Keynes, Hobson, Marx a confronto

Creato il 02 agosto 2013 da Keynesblog @keynesblog

Robert Skidelsky mette a confronto i punti di forza, per comprendere la crisi attuale, della tradizione keynesiana e di altre due: quella che sottolinea la disparità di reddito e di quella che enfatizza il potere. Vale a dire John A. Hobson e Karl Marx.

Testo di un intervento tenuto alla Post-Keynesian Conference "Reclaiming the Keynesian Revolution", Kansas City (USA), il 29 settembre 2012 - da "Moneta e Credito" vol. 66 n. 262 (2013)

1. Vorrei attirare l'attenzione su due tradizioni non keynesiane che possono gettare luce sulla crisi in corso: quelle che enfatizzano la disuguaglianza dei redditi e quelle che enfatizzano i rapporti di potere.

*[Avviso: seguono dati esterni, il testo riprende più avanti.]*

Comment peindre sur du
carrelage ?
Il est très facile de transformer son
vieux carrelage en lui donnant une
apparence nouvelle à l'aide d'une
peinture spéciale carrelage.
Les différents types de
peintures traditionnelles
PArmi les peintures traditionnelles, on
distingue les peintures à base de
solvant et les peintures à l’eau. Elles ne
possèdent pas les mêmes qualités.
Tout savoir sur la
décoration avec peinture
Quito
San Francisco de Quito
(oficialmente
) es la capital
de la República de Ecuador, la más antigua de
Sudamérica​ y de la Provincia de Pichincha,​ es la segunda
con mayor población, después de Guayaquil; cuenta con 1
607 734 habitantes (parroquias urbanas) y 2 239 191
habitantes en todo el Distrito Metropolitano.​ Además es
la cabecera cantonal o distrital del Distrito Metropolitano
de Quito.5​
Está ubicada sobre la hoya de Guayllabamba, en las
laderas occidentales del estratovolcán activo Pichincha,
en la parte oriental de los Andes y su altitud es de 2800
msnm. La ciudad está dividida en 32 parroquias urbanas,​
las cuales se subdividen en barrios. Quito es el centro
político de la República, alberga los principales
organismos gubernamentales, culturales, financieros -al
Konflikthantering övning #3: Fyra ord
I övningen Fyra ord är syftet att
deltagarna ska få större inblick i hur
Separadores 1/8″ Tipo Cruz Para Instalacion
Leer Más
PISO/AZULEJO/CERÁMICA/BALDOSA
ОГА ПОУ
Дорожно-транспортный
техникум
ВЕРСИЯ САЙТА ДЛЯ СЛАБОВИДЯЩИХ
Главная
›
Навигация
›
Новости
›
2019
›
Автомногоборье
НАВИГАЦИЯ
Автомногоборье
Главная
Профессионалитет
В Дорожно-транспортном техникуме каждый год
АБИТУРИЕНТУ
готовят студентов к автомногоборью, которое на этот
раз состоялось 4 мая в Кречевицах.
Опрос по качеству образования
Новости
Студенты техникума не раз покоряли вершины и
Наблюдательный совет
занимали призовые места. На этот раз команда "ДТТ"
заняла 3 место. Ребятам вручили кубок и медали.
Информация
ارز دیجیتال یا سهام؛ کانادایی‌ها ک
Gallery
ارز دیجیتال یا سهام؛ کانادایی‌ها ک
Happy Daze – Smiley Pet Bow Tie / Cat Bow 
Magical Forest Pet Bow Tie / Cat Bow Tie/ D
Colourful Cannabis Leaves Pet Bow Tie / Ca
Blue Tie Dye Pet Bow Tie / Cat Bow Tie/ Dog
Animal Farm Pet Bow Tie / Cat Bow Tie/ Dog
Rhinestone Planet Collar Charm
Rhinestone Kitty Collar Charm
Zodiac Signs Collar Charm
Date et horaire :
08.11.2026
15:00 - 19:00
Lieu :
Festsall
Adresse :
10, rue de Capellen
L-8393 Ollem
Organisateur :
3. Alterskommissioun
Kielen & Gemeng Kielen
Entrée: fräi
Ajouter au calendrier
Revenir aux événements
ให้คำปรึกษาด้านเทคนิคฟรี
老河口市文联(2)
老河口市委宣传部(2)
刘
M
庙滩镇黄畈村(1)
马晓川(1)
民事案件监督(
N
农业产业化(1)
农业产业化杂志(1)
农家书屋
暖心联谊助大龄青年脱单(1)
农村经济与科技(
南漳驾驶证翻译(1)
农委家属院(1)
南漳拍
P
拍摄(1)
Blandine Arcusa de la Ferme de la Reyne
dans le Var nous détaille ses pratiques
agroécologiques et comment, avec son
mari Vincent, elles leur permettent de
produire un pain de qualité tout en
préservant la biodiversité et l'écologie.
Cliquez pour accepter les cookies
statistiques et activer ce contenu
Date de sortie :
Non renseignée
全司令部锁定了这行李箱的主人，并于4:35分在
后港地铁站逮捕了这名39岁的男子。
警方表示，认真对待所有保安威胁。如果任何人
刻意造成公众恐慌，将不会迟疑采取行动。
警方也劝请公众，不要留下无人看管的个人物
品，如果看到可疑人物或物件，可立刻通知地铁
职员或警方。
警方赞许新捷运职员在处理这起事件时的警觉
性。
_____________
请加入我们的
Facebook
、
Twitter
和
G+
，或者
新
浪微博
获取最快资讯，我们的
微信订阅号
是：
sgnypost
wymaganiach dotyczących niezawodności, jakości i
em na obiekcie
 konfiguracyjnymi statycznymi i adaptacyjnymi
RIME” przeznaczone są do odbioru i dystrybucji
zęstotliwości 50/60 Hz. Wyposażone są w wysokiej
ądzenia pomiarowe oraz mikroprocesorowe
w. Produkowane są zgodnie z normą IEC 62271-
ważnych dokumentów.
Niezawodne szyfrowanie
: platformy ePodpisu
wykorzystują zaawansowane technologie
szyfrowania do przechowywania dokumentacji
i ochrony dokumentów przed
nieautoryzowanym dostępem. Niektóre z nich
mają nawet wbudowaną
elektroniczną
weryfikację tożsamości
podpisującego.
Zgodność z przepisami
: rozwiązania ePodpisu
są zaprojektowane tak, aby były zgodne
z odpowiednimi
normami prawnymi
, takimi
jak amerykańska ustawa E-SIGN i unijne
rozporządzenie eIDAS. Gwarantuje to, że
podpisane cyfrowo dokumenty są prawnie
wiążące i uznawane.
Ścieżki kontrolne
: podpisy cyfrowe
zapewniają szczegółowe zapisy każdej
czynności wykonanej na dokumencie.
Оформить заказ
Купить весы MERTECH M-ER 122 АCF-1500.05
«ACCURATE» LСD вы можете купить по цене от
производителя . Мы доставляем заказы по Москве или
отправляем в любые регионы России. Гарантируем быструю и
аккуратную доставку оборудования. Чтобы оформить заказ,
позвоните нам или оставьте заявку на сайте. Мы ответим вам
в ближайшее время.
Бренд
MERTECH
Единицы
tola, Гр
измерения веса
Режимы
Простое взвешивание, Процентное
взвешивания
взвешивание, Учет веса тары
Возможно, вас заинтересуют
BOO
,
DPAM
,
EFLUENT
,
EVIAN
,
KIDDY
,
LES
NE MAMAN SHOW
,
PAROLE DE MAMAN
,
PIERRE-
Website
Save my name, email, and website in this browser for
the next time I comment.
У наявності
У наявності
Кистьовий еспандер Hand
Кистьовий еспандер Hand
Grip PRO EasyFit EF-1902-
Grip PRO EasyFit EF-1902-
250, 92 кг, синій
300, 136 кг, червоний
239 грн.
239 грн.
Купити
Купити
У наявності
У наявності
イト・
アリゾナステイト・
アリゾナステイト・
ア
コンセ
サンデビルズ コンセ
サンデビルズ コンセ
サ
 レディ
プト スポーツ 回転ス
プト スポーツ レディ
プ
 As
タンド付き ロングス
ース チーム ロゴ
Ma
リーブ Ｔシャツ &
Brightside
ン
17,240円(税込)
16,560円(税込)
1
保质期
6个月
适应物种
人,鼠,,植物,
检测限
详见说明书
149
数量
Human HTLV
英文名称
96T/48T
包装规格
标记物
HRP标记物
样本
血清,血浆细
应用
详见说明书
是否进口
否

Ovvero, Hobson e Marx.
Per Keynes erano fondamentali i concetti di incertezza e di equilibrio di sotto-occupazione. Da Hobson ricaviamo una comprensione di come la disuguaglianza dei redditi e della ricchezza possa rendere le crisi più probabili e la ripresa più difficile. Da Marx, una spiegazione del perché la disuguaglianza della ricchezza e dei redditi è inerente a un'economia capitalistica non regolata. Dobbiamo mettere insieme le tre spiegazioni per raggiungere una comprensione piena degli eventi nei quali ci troviamo a vivere.
Keynes inizia l'ultimo capitolo della sua Teoria Generale nel modo seguente: "i fallimenti più gravi della società economica in cui viviamo sono la sua incapacità di creare piena occupazione e la distribuzione dei redditi e della ricchezza arbitraria e iniqua" (Teoria Generale, p. 372). Nel modello keynesiano di breve periodo, la distribuzione del reddito non gioca un ruolo causale: Keynes prese la distribuzione come data. Però, riflettendo sui movimenti dell'economia nel tempo, attribuì molta importanza alle questioni distributive: "l'esperienza suggerisce [...] che misure per la redistribuzione del reddito operate in una maniera che renda più probabile l'aumento della propensione al consumo possono risultare favorevoli per la crescita del capitale" (ivi, p. 373).
Questa posizione lo avvicina a coloro che sostengono teorie del sotto-consumo e ai marxisti. Voglio qui confrontare la sua analisi delle crisi del capitalismo con quelle di Hobson e Marx: prima in un'economia 'chiusa', poi in una 'aperta'.